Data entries
►

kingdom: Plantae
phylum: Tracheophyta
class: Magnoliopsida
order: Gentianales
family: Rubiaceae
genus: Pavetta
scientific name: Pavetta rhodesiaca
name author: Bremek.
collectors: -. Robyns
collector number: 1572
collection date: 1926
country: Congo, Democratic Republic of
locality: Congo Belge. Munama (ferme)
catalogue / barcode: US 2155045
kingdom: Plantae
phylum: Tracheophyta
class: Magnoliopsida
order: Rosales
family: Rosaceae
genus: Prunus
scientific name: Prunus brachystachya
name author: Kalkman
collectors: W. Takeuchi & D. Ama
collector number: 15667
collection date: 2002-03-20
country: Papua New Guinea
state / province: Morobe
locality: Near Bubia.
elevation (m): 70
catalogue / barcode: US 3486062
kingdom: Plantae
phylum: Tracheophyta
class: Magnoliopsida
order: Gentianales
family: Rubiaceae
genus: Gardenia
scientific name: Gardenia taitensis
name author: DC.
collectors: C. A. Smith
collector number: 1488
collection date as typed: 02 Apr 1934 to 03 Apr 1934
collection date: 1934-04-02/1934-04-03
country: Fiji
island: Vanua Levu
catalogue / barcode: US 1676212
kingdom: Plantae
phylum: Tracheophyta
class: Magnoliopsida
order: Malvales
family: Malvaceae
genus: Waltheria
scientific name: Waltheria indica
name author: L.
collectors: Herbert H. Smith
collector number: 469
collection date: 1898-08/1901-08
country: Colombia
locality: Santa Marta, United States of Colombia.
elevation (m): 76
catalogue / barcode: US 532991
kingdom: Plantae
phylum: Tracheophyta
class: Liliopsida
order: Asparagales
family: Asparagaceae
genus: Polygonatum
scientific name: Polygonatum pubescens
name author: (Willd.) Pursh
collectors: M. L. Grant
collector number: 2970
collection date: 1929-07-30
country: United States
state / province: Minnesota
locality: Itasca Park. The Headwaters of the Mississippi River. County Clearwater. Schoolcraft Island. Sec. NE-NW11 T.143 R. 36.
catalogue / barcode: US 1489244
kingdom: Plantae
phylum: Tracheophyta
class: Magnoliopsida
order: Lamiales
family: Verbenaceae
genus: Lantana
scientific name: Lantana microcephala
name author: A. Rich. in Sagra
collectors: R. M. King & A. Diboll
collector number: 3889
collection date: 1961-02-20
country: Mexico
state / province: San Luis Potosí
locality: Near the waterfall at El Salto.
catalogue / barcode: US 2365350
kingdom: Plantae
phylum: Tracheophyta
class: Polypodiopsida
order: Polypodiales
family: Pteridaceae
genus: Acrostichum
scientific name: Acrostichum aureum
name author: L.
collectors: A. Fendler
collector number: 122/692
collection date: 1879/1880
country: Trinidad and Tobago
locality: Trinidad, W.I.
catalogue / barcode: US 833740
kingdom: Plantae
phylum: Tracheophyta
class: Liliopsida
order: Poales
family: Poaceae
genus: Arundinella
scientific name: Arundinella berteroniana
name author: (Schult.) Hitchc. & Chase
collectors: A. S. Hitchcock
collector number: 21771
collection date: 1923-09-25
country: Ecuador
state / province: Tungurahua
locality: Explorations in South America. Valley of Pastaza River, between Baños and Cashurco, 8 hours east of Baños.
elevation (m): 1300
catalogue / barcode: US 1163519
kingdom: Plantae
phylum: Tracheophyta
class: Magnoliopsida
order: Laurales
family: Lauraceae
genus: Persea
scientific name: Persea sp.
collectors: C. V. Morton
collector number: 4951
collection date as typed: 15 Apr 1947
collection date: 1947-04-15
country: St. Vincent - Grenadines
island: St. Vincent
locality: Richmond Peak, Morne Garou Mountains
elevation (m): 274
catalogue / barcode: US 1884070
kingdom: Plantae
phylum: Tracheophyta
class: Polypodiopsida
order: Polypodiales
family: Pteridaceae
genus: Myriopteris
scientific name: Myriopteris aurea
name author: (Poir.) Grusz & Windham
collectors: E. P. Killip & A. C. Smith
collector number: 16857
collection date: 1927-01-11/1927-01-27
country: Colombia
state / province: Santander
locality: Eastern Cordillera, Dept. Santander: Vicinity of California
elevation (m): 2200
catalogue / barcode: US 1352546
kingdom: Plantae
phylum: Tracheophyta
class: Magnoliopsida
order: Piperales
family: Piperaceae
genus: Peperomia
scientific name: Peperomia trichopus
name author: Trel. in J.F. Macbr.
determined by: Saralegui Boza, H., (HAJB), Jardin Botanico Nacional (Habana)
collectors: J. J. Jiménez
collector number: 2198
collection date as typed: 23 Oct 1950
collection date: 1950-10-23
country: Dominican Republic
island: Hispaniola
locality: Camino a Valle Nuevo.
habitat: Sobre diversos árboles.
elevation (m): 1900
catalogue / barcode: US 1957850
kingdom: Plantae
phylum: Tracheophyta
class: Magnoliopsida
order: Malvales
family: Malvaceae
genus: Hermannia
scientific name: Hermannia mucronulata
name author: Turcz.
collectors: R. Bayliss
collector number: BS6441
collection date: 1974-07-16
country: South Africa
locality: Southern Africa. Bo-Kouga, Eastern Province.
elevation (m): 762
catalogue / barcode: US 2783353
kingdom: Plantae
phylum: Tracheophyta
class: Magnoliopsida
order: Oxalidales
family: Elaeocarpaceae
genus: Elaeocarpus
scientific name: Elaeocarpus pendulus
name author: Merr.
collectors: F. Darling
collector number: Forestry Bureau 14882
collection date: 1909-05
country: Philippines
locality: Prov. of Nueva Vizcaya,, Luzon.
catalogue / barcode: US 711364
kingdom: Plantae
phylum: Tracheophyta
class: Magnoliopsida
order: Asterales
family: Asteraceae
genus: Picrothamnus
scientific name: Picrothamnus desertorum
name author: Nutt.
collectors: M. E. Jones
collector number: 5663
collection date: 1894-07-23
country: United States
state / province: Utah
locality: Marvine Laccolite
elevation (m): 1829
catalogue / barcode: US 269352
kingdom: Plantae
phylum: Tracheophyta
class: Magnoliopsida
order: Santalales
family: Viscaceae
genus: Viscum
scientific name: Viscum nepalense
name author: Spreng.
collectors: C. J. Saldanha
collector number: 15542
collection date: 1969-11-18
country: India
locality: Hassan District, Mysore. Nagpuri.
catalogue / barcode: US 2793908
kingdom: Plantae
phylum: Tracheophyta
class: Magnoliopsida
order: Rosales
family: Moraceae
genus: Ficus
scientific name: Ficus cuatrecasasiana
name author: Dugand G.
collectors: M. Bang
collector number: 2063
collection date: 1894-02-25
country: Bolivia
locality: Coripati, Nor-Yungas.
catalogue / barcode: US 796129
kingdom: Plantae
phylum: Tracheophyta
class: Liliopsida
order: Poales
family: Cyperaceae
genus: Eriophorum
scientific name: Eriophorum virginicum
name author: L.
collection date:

◄

◆ YOUR GOAL ◆
Render the lines above as a JSON list of strings, one string per line, leaving out any blank lines.

◆ TASK RESPONSE ◆
[
  "kingdom: Plantae",
  "phylum: Tracheophyta",
  "class: Magnoliopsida",
  "order: Gentianales",
  "family: Rubiaceae",
  "genus: Pavetta",
  "scientific name: Pavetta rhodesiaca",
  "name author: Bremek.",
  "collectors: -. Robyns",
  "collector number: 1572",
  "collection date: 1926",
  "country: Congo, Democratic Republic of",
  "locality: Congo Belge. Munama (ferme)",
  "catalogue / barcode: US 2155045",
  "kingdom: Plantae",
  "phylum: Tracheophyta",
  "class: Magnoliopsida",
  "order: Rosales",
  "family: Rosaceae",
  "genus: Prunus",
  "scientific name: Prunus brachystachya",
  "name author: Kalkman",
  "collectors: W. Takeuchi & D. Ama",
  "collector number: 15667",
  "collection date: 2002-03-20",
  "country: Papua New Guinea",
  "state / province: Morobe",
  "locality: Near Bubia.",
  "elevation (m): 70",
  "catalogue / barcode: US 3486062",
  "kingdom: Plantae",
  "phylum: Tracheophyta",
  "class: Magnoliopsida",
  "order: Gentianales",
  "family: Rubiaceae",
  "genus: Gardenia",
  "scientific name: Gardenia taitensis",
  "name author: DC.",
  "collectors: C. A. Smith",
  "collector number: 1488",
  "collection date as typed: 02 Apr 1934 to 03 Apr 1934",
  "collection date: 1934-04-02/1934-04-03",
  "country: Fiji",
  "island: Vanua Levu",
  "catalogue / barcode: US 1676212",
  "kingdom: Plantae",
  "phylum: Tracheophyta",
  "class: Magnoliopsida",
  "order: Malvales",
  "family: Malvaceae",
  "genus: Waltheria",
  "scientific name: Waltheria indica",
  "name author: L.",
  "collectors: Herbert H. Smith",
  "collector number: 469",
  "collection date: 1898-08/1901-08",
  "country: Colombia",
  "locality: Santa Marta, United States of Colombia.",
  "elevation (m): 76",
  "catalogue / barcode: US 532991",
  "kingdom: Plantae",
  "phylum: Tracheophyta",
  "class: Liliopsida",
  "order: Asparagales",
  "family: Asparagaceae",
  "genus: Polygonatum",
  "scientific name: Polygonatum pubescens",
  "name author: (Willd.) Pursh",
  "collectors: M. L. Grant",
  "collector number: 2970",
  "collection date: 1929-07-30",
  "country: United States",
  "state / province: Minnesota",
  "locality: Itasca Park. The Headwaters of the Mississippi River. County Clearwater. Schoolcraft Island. Sec. NE-NW11 T.143 R. 36.",
  "catalogue / barcode: US 1489244",
  "kingdom: Plantae",
  "phylum: Tracheophyta",
  "class: Magnoliopsida",
  "order: Lamiales",
  "family: Verbenaceae",
  "genus: Lantana",
  "scientific name: Lantana microcephala",
  "name author: A. Rich. in Sagra",
  "collectors: R. M. King & A. Diboll",
  "collector number: 3889",
  "collection date: 1961-02-20",
  "country: Mexico",
  "state / province: San Luis Potosí",
  "locality: Near the waterfall at El Salto.",
  "catalogue / barcode: US 2365350",
  "kingdom: Plantae",
  "phylum: Tracheophyta",
  "class: Polypodiopsida",
  "order: Polypodiales",
  "family: Pteridaceae",
  "genus: Acrostichum",
  "scientific name: Acrostichum aureum",
  "name author: L.",
  "collectors: A. Fendler",
  "collector number: 122/692",
  "collection date: 1879/1880",
  "country: Trinidad and Tobago",
  "locality: Trinidad, W.I.",
  "catalogue / barcode: US 833740",
  "kingdom: Plantae",
  "phylum: Tracheophyta",
  "class: Liliopsida",
  "order: Poales",
  "family: Poaceae",
  "genus: Arundinella",
  "scientific name: Arundinella berteroniana",
  "name author: (Schult.) Hitchc. & Chase",
  "collectors: A. S. Hitchcock",
  "collector number: 21771",
  "collection date: 1923-09-25",
  "country: Ecuador",
  "state / province: Tungurahua",
  "locality: Explorations in South America. Valley of Pastaza River, between Baños and Cashurco, 8 hours east of Baños.",
  "elevation (m): 1300",
  "catalogue / barcode: US 1163519",
  "kingdom: Plantae",
  "phylum: Tracheophyta",
  "class: Magnoliopsida",
  "order: Laurales",
  "family: Lauraceae",
  "genus: Persea",
  "scientific name: Persea sp.",
  "collectors: C. V. Morton",
  "collector number: 4951",
  "collection date as typed: 15 Apr 1947",
  "collection date: 1947-04-15",
  "country: St. Vincent - Grenadines",
  "island: St. Vincent",
  "locality: Richmond Peak, Morne Garou Mountains",
  "elevation (m): 274",
  "catalogue / barcode: US 1884070",
  "kingdom: Plantae",
  "phylum: Tracheophyta",
  "class: Polypodiopsida",
  "order: Polypodiales",
  "family: Pteridaceae",
  "genus: Myriopteris",
  "scientific name: Myriopteris aurea",
  "name author: (Poir.) Grusz & Windham",
  "collectors: E. P. Killip & A. C. Smith",
  "collector number: 16857",
  "collection date: 1927-01-11/1927-01-27",
  "country: Colombia",
  "state / province: Santander",
  "locality: Eastern Cordillera, Dept. Santander: Vicinity of California",
  "elevation (m): 2200",
  "catalogue / barcode: US 1352546",
  "kingdom: Plantae",
  "phylum: Tracheophyta",
  "class: Magnoliopsida",
  "order: Piperales",
  "family: Piperaceae",
  "genus: Peperomia",
  "scientific name: Peperomia trichopus",
  "name author: Trel. in J.F. Macbr.",
  "determined by: Saralegui Boza, H., (HAJB), Jardin Botanico Nacional (Habana)",
  "collectors: J. J. Jiménez",
  "collector number: 2198",
  "collection date as typed: 23 Oct 1950",
  "collection date: 1950-10-23",
  "country: Dominican Republic",
  "island: Hispaniola",
  "locality: Camino a Valle Nuevo.",
  "habitat: Sobre diversos árboles.",
  "elevation (m): 1900",
  "catalogue / barcode: US 1957850",
  "kingdom: Plantae",
  "phylum: Tracheophyta",
  "class: Magnoliopsida",
  "order: Malvales",
  "family: Malvaceae",
  "genus: Hermannia",
  "scientific name: Hermannia mucronulata",
  "name author: Turcz.",
  "collectors: R. Bayliss",
  "collector number: BS6441",
  "collection date: 1974-07-16",
  "country: South Africa",
  "locality: Southern Africa. Bo-Kouga, Eastern Province.",
  "elevation (m): 762",
  "catalogue / barcode: US 2783353",
  "kingdom: Plantae",
  "phylum: Tracheophyta",
  "class: Magnoliopsida",
  "order: Oxalidales",
  "family: Elaeocarpaceae",
  "genus: Elaeocarpus",
  "scientific name: Elaeocarpus pendulus",
  "name author: Merr.",
  "collectors: F. Darling",
  "collector number: Forestry Bureau 14882",
  "collection date: 1909-05",
  "country: Philippines",
  "locality: Prov. of Nueva Vizcaya,, Luzon.",
  "catalogue / barcode: US 711364",
  "kingdom: Plantae",
  "phylum: Tracheophyta",
  "class: Magnoliopsida",
  "order: Asterales",
  "family: Asteraceae",
  "genus: Picrothamnus",
  "scientific name: Picrothamnus desertorum",
  "name author: Nutt.",
  "collectors: M. E. Jones",
  "collector number: 5663",
  "collection date: 1894-07-23",
  "country: United States",
  "state / province: Utah",
  "locality: Marvine Laccolite",
  "elevation (m): 1829",
  "catalogue / barcode: US 269352",
  "kingdom: Plantae",
  "phylum: Tracheophyta",
  "class: Magnoliopsida",
  "order: Santalales",
  "family: Viscaceae",
  "genus: Viscum",
  "scientific name: Viscum nepalense",
  "name author: Spreng.",
  "collectors: C. J. Saldanha",
  "collector number: 15542",
  "collection date: 1969-11-18",
  "country: India",
  "locality: Hassan District, Mysore. Nagpuri.",
  "catalogue / barcode: US 2793908",
  "kingdom: Plantae",
  "phylum: Tracheophyta",
  "class: Magnoliopsida",
  "order: Rosales",
  "family: Moraceae",
  "genus: Ficus",
  "scientific name: Ficus cuatrecasasiana",
  "name author: Dugand G.",
  "collectors: M. Bang",
  "collector number: 2063",
  "collection date: 1894-02-25",
  "country: Bolivia",
  "locality: Coripati, Nor-Yungas.",
  "catalogue / barcode: US 796129",
  "kingdom: Plantae",
  "phylum: Tracheophyta",
  "class: Liliopsida",
  "order: Poales",
  "family: Cyperaceae",
  "genus: Eriophorum",
  "scientific name: Eriophorum virginicum",
  "name author: L.",
  "collection date:"
]